Many people are turning to solar power to cut their electric costs and to better the environment. Some, in jurisdictions where it’s allowed, are selling power back to the grid to help others. While it is true that not all people can provide 100 percent of their power through solar, a great majority of them can provide at least 70 percent. That alone cuts their power bill immensely. Here are the steps to figuring out how many solar panels you need:

**Check Your Bills.**

Figure out how much power you use each month. If you budget bill, don’t look at how much you paid monthly. Look instead at how much you used. Multiply the kilowatt-hours by the rate per kWh. That will show you how much you would have paid monthly had you not been budget billing. Assuming you’re shooting for the 70-percent mark, multiply the amount you paid in a year by 0.7. You will need enough solar panels to generate enough energy to supplant that amount.
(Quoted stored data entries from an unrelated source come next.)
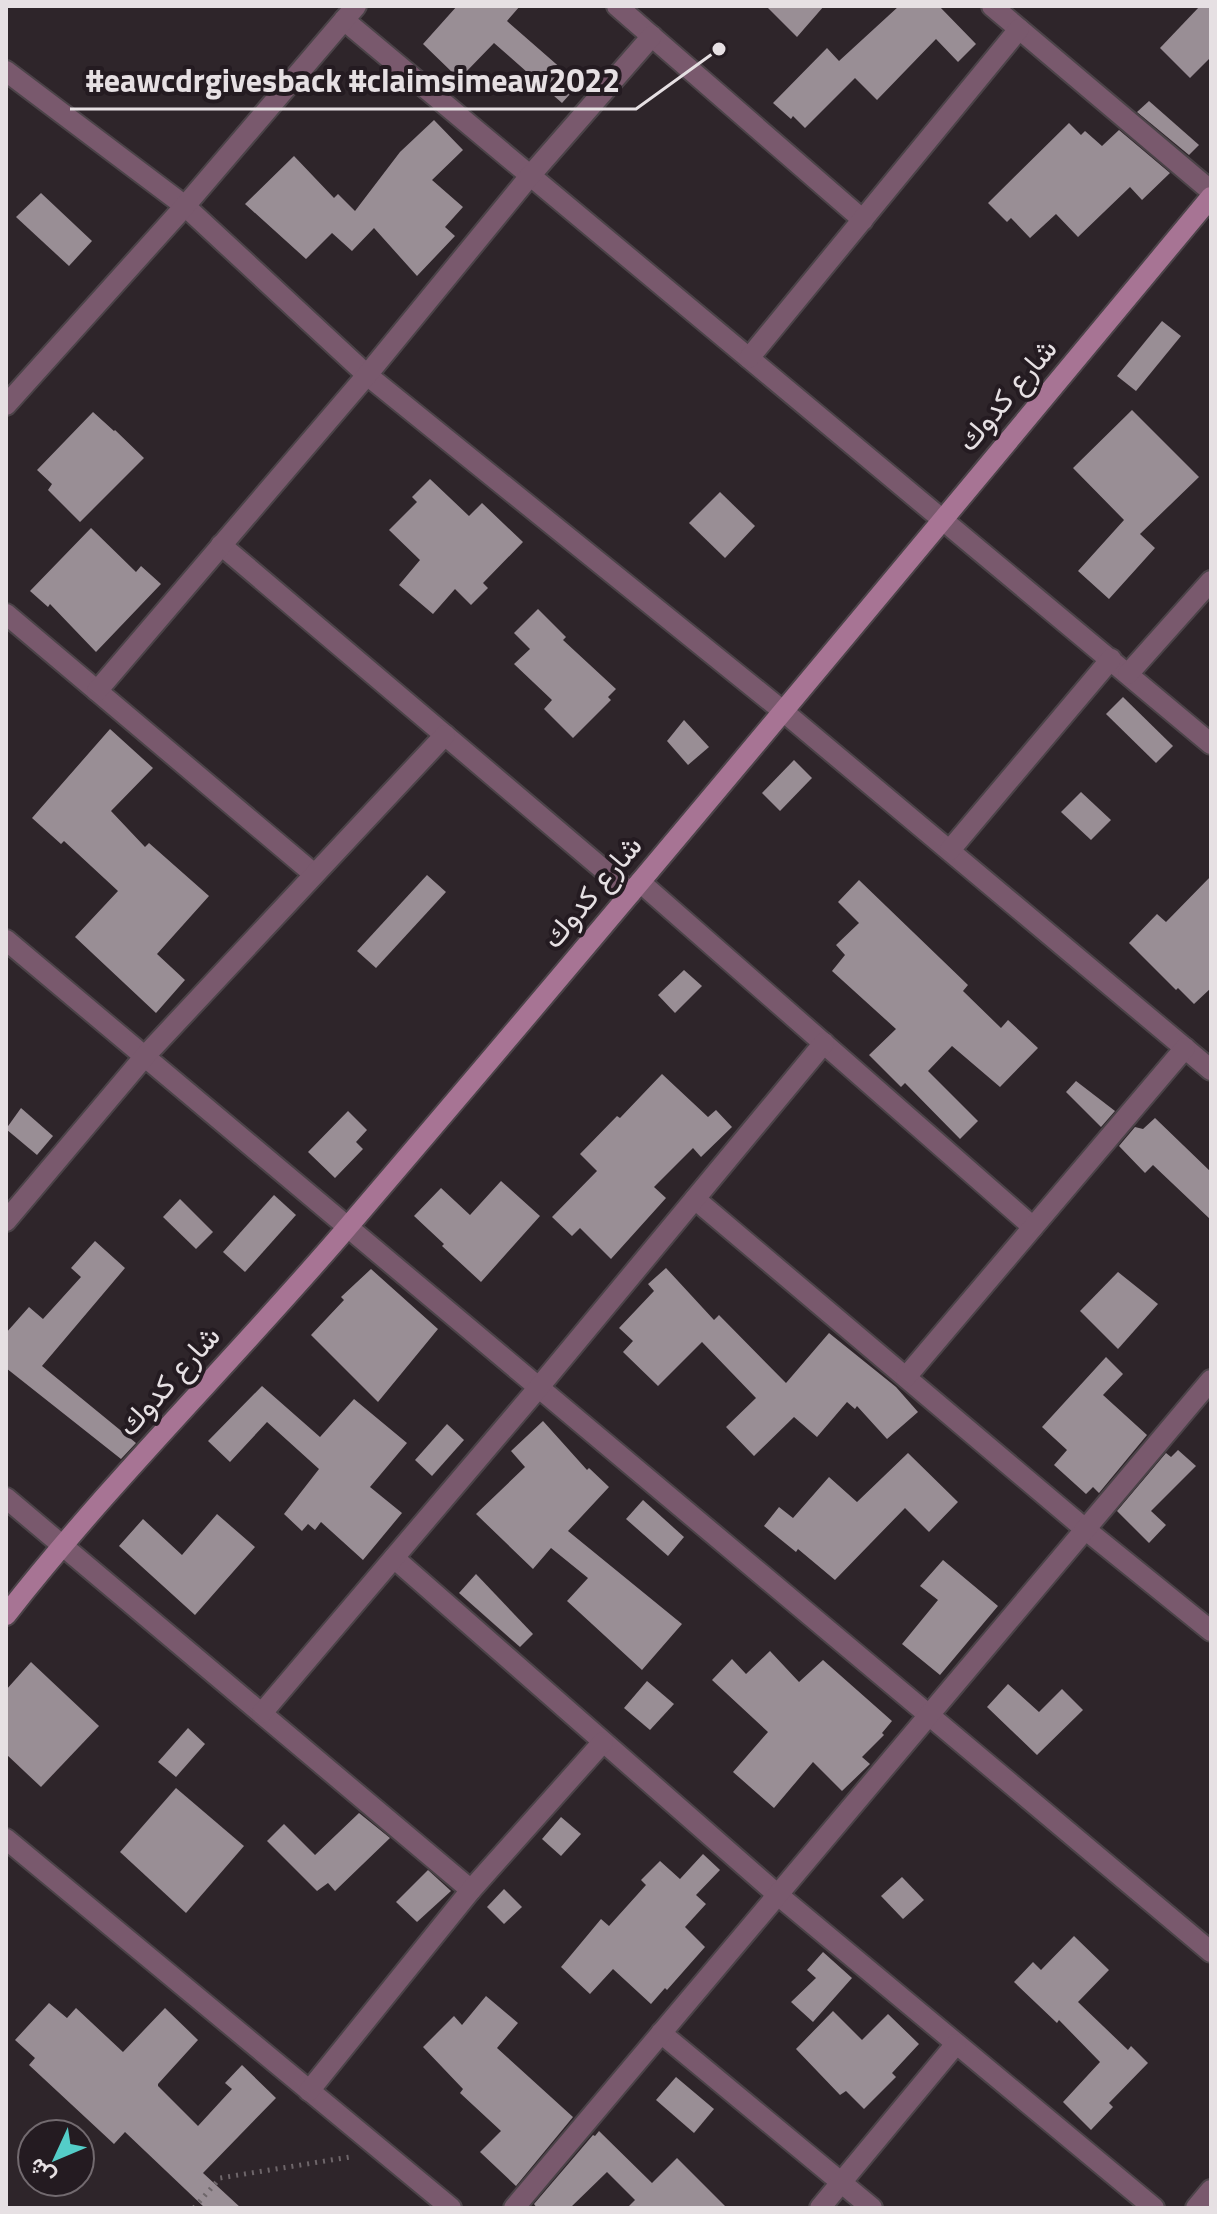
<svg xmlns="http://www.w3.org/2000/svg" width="1217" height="2214" viewBox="0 0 1217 2214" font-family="'Titillium Web',Vazirmatn,sans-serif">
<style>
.building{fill:#998e95}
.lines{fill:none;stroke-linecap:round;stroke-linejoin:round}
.street-casing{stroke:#4b4348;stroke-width:24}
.secondary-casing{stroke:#4b4348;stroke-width:24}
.path{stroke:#6e666a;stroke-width:5;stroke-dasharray:2 6;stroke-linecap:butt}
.street{stroke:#79596d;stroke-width:20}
.secondary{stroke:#a77494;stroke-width:20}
.labels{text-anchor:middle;stroke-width:8;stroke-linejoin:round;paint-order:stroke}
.street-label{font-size:30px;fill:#e6e0e3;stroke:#241b21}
.leader{fill:none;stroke:#e6e0e3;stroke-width:3}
.callout-dot{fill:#e6e0e3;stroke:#241b21;stroke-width:3}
.callout-label{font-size:32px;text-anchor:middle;font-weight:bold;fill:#e6e0e3;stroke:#241b21;stroke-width:8;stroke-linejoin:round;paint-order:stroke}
</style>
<rect width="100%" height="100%" fill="#2e252a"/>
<g class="building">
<path d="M 457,6 L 520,6 L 507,21 L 579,84 L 562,103 L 494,43 L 464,74 L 454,74 L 423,44 Z"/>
<path d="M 766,6 L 824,6 L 797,37 Z"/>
<path d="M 899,6 L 939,6 L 976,44 L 958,62 L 936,39 L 877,100 L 855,78 L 805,128 L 793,116 L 791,119 L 773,103 L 827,48 L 839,61 Z"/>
<path d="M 1200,6 L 1211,6 L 1211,57 L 1190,78 L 1160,48 Z"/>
<path d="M 1149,101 L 1199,145 L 1189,155 L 1137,112 Z"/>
<path d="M 434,120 L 463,150 L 432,180 L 463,207 L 445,227 L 455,236 L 417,276 L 374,228 L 352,251 L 332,233 L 306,259 L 245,204 L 294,156 L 334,198 L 338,194 L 355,211 L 400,152 Z"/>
<path d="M 1069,123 L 1081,135 L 1085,131 L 1102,146 L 1119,130 L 1170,173 L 1142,200 L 1130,187 L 1078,237 L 1056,214 L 1030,238 L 1011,218 L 1007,222 L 988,203 Z"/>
<path d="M 41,193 L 92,241 L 69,266 L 16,217 Z"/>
<path d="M 1162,321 L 1181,336 L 1136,391 L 1117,376 Z"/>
<path d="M 1132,410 L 1199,477 L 1140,534 L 1155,548 L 1109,599 L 1078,571 L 1124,520 L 1073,468 Z"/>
<path d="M 93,412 L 114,431 L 115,430 L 144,458 L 80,522 L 48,490 L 52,484 L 37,470 Z"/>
<path d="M 430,479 L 469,516 L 482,503 L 523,542 L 483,583 L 488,588 L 471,605 L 455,589 L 433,614 L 399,585 L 420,560 L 389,530 L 417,502 L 412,497 Z"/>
<path d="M 720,492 L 755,526 L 725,558 L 689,523 Z"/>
<path d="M 91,528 L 136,572 L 141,566 L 161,584 L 96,652 L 50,604 L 48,607 L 30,591 Z"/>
<path d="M 538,609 L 566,637 L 563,640 L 616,689 L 608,697 L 611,700 L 573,738 L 544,709 L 552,700 L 514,664 L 530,649 L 514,633 Z"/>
<path d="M 1123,697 L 1173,746 L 1156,763 L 1106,714 Z"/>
<path d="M 684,720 L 709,747 L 688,765 L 667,741 Z"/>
<path d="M 110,729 L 153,768 L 111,811 L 145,847 L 149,843 L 209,896 L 157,954 L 185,980 L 156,1013 L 75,937 L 118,891 L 64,841 L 61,844 L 32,818 Z"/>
<path d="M 794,760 L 812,778 L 780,811 L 762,793 Z"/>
<path d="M 1081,792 L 1111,820 L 1091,840 L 1061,812 Z"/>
<path d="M 427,875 L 446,892 L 376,968 L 357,951 Z"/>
<path d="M 1211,876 L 1211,988 L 1194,1004 L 1178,988 L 1176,990 L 1129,943 L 1157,914 L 1166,922 Z"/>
<path d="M 859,880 L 968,985 L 963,991 L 1001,1028 L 1008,1020 L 1038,1048 L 1000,1087 L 952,1046 L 928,1071 L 978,1121 L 960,1139 L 905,1083 L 901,1087 L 869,1055 L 896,1029 L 832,971 L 845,955 L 836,945 L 859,923 L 838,902 Z"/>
<path d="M 684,970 L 702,986 L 675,1013 L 658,995 Z"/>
<path d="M 662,1074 L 708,1117 L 716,1110 L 732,1127 L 701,1157 L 693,1148 L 654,1187 L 666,1198 L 611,1259 L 580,1228 L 572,1236 L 552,1217 L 597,1171 L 580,1154 L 617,1116 L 620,1118 Z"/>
<path d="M 1076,1081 L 1115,1111 L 1101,1127 L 1066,1092 Z"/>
<path d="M 21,1108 L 53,1136 L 37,1155 L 6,1129 Z"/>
<path d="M 348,1111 L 367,1130 L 356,1142 L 363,1149 L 335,1178 L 308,1152 Z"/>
<path d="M 1155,1118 L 1211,1172 L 1211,1220 L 1153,1165 L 1145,1173 L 1119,1146 L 1135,1127 L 1143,1129 Z"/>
<path d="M 501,1181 L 540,1216 L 481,1282 L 442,1246 L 444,1244 L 414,1216 L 441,1188 L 470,1215 Z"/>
<path d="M 274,1195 L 296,1215 L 245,1272 L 223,1252 Z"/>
<path d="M 180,1199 L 213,1232 L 196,1249 L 163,1217 Z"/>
<path d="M 95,1241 L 125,1268 L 42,1366 L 136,1443 L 121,1459 L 6,1368 L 6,1333 L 29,1307 L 43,1319 L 81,1277 L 71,1268 Z"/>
<path d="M 666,1268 L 714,1320 L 719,1315 L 786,1383 L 829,1333 L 896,1387 L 918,1412 L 887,1439 L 857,1406 L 855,1409 L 847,1402 L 817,1437 L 794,1417 L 754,1456 L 726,1427 L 756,1398 L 702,1342 L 658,1386 L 623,1352 L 633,1341 L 619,1328 L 654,1291 L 648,1284 Z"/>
<path d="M 371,1269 L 438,1329 L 378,1402 L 311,1335 L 344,1300 L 341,1297 Z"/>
<path d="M 1118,1272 L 1158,1304 L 1118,1349 L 1080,1311 Z"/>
<path d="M 1106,1357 L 1123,1374 L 1103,1395 L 1147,1435 L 1099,1493 L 1093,1487 L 1086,1494 L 1054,1465 L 1067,1450 L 1042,1427 Z"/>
<path d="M 262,1386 L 320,1437 L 354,1399 L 407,1443 L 370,1487 L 402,1513 L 363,1560 L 321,1522 L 315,1530 L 308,1524 L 302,1531 L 284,1514 L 319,1469 L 267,1422 L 230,1462 L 208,1441 Z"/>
<path d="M 543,1421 L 587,1470 L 589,1468 L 609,1487 L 568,1531 L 682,1624 L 642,1670 L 567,1601 L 588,1578 L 551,1548 L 533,1569 L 476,1514 L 525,1467 L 511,1451 Z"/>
<path d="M 447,1424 L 464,1440 L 432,1476 L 415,1460 Z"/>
<path d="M 1178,1450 L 1196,1466 L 1151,1511 L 1166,1525 L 1149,1543 L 1117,1511 L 1166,1453 L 1171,1457 Z"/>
<path d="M 908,1453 L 958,1502 L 929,1532 L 905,1508 L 835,1580 L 798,1549 L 796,1552 L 764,1526 L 779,1507 L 793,1518 L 829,1477 L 857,1502 Z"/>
<path d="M 643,1500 L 684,1537 L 668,1556 L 626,1519 Z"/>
<path d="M 217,1514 L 255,1547 L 195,1615 L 119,1546 L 143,1519 L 182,1555 Z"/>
<path d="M 943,1560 L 998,1606 L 940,1675 L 902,1644 L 938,1600 L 920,1586 Z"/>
<path d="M 476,1574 L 533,1634 L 520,1647 L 459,1593 Z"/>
<path d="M 770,1651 L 799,1682 L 823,1660 L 892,1721 L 882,1733 L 884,1735 L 862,1757 L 870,1764 L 842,1791 L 813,1762 L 774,1808 L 733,1772 L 768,1732 L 712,1680 L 732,1659 L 746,1674 Z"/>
<path d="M 31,1662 L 99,1726 L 41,1787 L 6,1754 L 6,1690 Z"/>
<path d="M 647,1681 L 674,1704 L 650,1730 L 624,1708 Z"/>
<path d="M 1008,1684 L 1039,1712 L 1062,1689 L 1083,1710 L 1037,1755 L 987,1707 Z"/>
<path d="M 188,1728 L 205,1744 L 176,1777 L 158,1762 Z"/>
<path d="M 176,1788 L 244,1846 L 186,1913 L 120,1852 Z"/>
<path d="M 359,1813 L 390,1838 L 335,1891 L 328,1883 L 317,1891 L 267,1841 L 284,1824 L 315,1855 Z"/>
<path d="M 561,1817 L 581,1834 L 561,1856 L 542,1839 Z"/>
<path d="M 703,1854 L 720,1870 L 696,1895 L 706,1904 L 685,1927 L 705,1947 L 667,1990 L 665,1988 L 651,2004 L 613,1969 L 590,1994 L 561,1967 L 601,1919 L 609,1926 L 646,1885 L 641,1880 L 660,1861 L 680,1879 Z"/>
<path d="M 428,1870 L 451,1891 L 417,1922 L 396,1902 Z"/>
<path d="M 902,1877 L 924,1900 L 903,1919 L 881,1896 Z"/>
<path d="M 504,1889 L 522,1907 L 504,1924 L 487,1907 Z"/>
<path d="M 1074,1936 L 1109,1970 L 1078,2002 L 1128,2050 L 1131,2046 L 1148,2063 L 1109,2103 L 1113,2107 L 1091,2130 L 1063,2102 L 1100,2062 L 1059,2020 L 1057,2023 L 1014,1982 L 1033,1962 L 1041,1970 Z"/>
<path d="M 823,1952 L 852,1978 L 813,2022 L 791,2002 L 816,1978 L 807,1970 Z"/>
<path d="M 486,1996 L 518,2023 L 497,2048 L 573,2117 L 516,2186 L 480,2152 L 501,2131 L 460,2093 L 463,2089 L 423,2047 L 454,2016 L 462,2025 Z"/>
<path d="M 49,2003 L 67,2018 L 76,2008 L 123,2052 L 165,2008 L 198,2040 L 158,2084 L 158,2086 L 198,2126 L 232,2089 L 225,2083 L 242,2065 L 276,2098 L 203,2173 L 241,2208 L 205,2208 L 125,2132 L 114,2144 L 29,2065 L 35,2058 L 15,2040 Z"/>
<path d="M 833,2011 L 862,2040 L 888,2014 L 919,2044 L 892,2073 L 896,2077 L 864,2109 L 846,2091 L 840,2095 L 796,2049 Z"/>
<path d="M 676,2077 L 714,2109 L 694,2133 L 656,2100 Z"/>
<path d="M 599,2131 L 652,2183 L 677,2158 L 727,2208 L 627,2208 L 635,2200 L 607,2172 L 570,2208 L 537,2208 L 534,2204 L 593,2135 L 595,2136 Z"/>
</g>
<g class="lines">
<defs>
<g id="street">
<path d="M 617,6 L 863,220"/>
<path d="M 992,6 L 1211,191"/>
<path d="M 344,20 L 1211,744"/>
<path d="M 6,71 L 185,206 L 367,375 L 784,712 L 1211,1070"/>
<path d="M 749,358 L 1019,29"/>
<path d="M 6,405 L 185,206 L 356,6"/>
<path d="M 221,545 L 631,893"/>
<path d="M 6,614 L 314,874"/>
<path d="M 1128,674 L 1211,581"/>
<path d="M 97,691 L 367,375 L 529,177 L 652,36"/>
<path d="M 950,850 L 1111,659"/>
<path d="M 640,882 L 1033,1227"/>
<path d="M 6,940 L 1211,1952"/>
<path d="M 695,1199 L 1085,1529 L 1211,1631"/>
<path d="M 6,1221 L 145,1056 L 445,735"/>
<path d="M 906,1377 L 1185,1048"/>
<path d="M 6,1498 L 471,1890"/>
<path d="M 394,1558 L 778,1895 L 1154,2208"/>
<path d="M 262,1713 L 539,1387 L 824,1043"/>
<path d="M 6,1839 L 451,2208"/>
<path d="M 661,2033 L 872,2208"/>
<path d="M 309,2091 L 471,1890 L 603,1742"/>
<path d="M 514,2208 L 1211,1380"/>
<path d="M 820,2208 L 956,2044"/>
<path d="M 1196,2208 L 1211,2190"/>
</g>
<path id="secondary" d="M 6,1615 C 113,1478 239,1355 352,1222 C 642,883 926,540 1211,197"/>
</defs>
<use href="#street" class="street-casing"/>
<use href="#secondary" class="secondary-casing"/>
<path class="path" d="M 194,2208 L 220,2178 L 350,2157"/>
<use href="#street" class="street"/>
<use href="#secondary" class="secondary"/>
</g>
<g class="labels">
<g class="street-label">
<text transform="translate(1007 395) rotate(-50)" y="10">شارع كدوك</text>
<text transform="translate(592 892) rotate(-50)" y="10">شارع كدوك</text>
<text transform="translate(169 1381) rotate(-48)" y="10">شارع كدوك</text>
</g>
</g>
<path class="leader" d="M719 49L636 109H70"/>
<circle class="callout-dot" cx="719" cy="49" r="8"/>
<g class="callout-label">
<text x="353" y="92">#eawcdrgivesback #claimsimeaw2022</text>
</g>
<rect width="1217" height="2214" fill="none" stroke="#e6e0e3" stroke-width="16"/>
<g transform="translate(56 2158) rotate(226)"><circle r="38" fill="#241b21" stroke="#726a6f" stroke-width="2"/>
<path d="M0-6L14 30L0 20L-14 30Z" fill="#54cdc8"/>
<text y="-12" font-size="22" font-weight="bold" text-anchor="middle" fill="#e6e0e3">ش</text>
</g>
</svg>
**Figure Out How Your Usage Will Change Over Time.**

If you plan to have kids, install a hot tub, upgrade your computer, or any other items that will increase your usage, figure out the difference and apply it to the numbers you have already generated.

**Check Your Average Sunshine Per Day.**

It is only possible to figure the true output of a solar panel in direct sunlight. Nighttime and cloudy or overcast days don’t really count. For example, let’s take Greensboro, N.C., as a test case. Overall, Greensboro gets direct sunshine 46 percent of daylight hours. Using eight hours of daylight as an average, that means Greensboro gets a mean of 3.68 hours of direct sunshine a day.

**Determine Daily Usage.**

Examine one year’s worth of your power bills. Add up all the kWh used. Divide by 365. That’s the number of kWh per day you use. In round numbers, if you used 15,000 kWh in a year, that’s 41.09 kW per day. Call it 40. So, because you’re shooting for 70 percent, that means that you need enough solar panels to generate 28 kW daily.

**Calculate the Number of Solar Panels You Need.**

Use the following equation: kWh per year / (avg sunlight per day * 365) = kW solar system. In our example of Greensboro and a hypothetical homeowner who used 15,000 kWh in a year, that would come out to: 15,000 / (3.68 * 365) = a system capable of producing 11.17 kWh per day. Because you’re only shooting for 70 percent, however, your system will only need to produce 7.82 kWh per day.

The largest solar panels generally available generate between 300 and 315 watts. If you want to cover 7.82 kWh per day, that means you need to generate 7,820 watts daily. If you divide 7,820 by 315, you get 24.83. That means you will need 25 315-watt solar panels to achieve your goals. The price of a top-of-the-line, 315-watt solar panel is, including taxes, roughly $500. That means you’ll need $12,500 to buy the panels you need.